To illustrate the above, Christopher Marlowe's play The Jew of Malta has a prologue spoken by a character named "Machevil" or "Machiavel", who tells us, among other things,
I count religion but a childish toy,
And hold there is no sin but ignorance.
In Shakespeare's Henry VI, Part 3, Act 3, scene 2, Richard of Gloucester, who would later ascend the throne as Richard III, says,
I can (…)
set the murderous Machiavel to school.
Robert Anderson writes in Machiavelli: Bullet Guides (John Murray Press, 2012):
Although The Prince was banned under Elizabeth I and its first English language translation did not appear until 1640, versions in the original Italian as well as in French and Latin were widely read.

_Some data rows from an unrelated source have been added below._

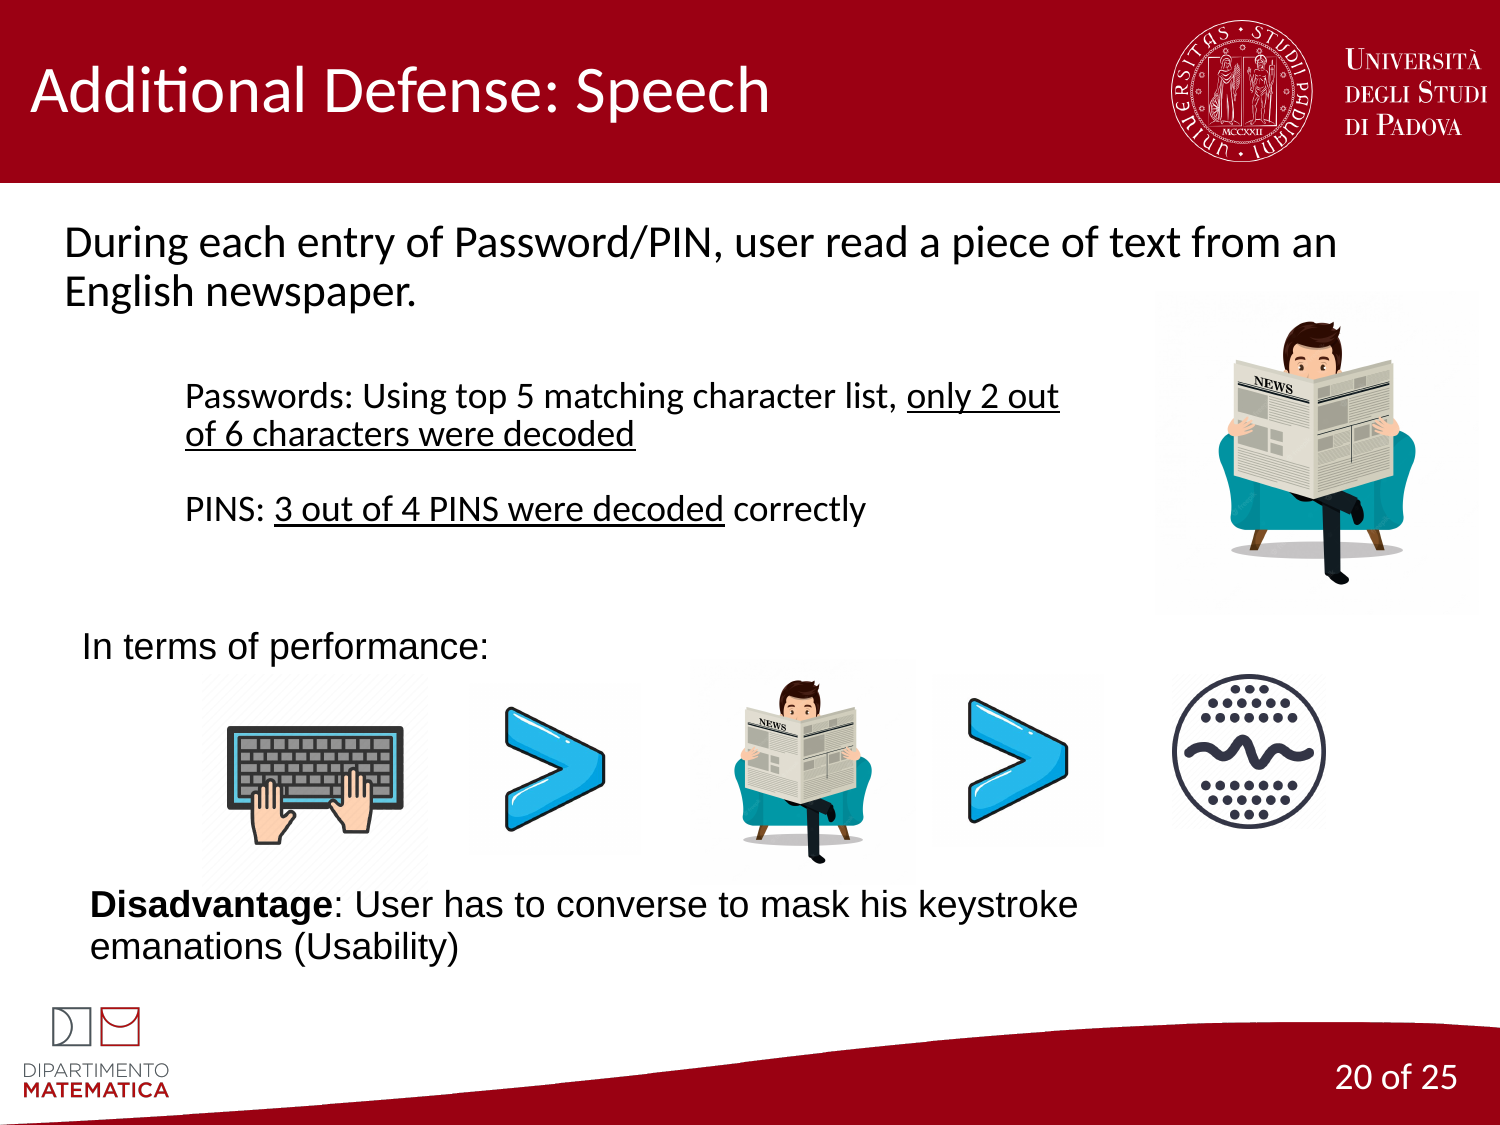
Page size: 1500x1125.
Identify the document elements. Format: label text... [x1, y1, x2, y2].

text_box In terms of performance: [66, 618, 631, 676]
text_box Disadvantage: User has to converse to mask his keystroke emanations (Usability) [75, 876, 1216, 976]
title Additional Defense: Speech [0, 0, 1159, 183]
picture [469, 683, 641, 856]
picture [0, 1007, 1500, 1125]
picture [1172, 674, 1326, 829]
picture [932, 674, 1104, 847]
slide_number <number> of 25 [1136, 1044, 1474, 1104]
picture [1155, 291, 1479, 616]
picture [690, 659, 916, 876]
text_box Passwords: Using top 5 matching character list, only 2 out of 6 characters were decoded PINS: 3 out of 4 PINS were decoded correctly [170, 372, 1086, 539]
list During each entry of Password/PIN, user read a piece of text from an English newspaper. [0, 210, 1468, 496]
picture [1171, 20, 1487, 162]
picture [202, 674, 428, 876]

In An Analysis of Niccolo Machiavelli's The Prince, Riley Quinn and Ben Worthy write,
The British academic John Roe has studied the relationship between Machiavellian ideas and popular drama. He believes the Papal ban on The Prince "only guaranteed its popularity since it appeared … in a Latin translation" shortly after. It was then reprinted three times before 1600.
(…) One printer "brought out an Italian edition of [The Prince] in London in 1584, the title page claiming Palermo as the place of publication … Such audacity attests to the demand for the book." (…) Roe argues that while critics despised The Prince, the general public was excited about it.
(The first English translation of The Prince was produced by Edward Dacres.)
None of these sources appear to say until what year The Prince was prohibited. In his introduction to Robert Bolt's A Man for All Seasons (Macmillan, 1985), Leonard Smith writes,
Written in Italy in 1513, The Prince was on the proscribed list in England until well into the seventeenth century, (…)
however, without giving an actual date. This makes it still plausible that Edward Dacres's translation was published surreptitiously or using a trick such as the Italian edition published in London in 1584.
The introduction to Tim Parks's translation of The Prince (Penguin, 2009) tells us that
Sir Francis Bacon had certainly read The Prince before its first legal publication in English in 1640, defending the Florentine in the Advancement of Learning (1605) with the remark: 'We are much beholden to Machiavel and others, that write what men do and not what they ought to do.'
This seems to narrow down the end of the prohibition to a year between queen Elizabeth I's death in 1603 and the publication of Dacres's translation in 1640.
Is it possible to say when exactly the prohibition on The Prince in England ended?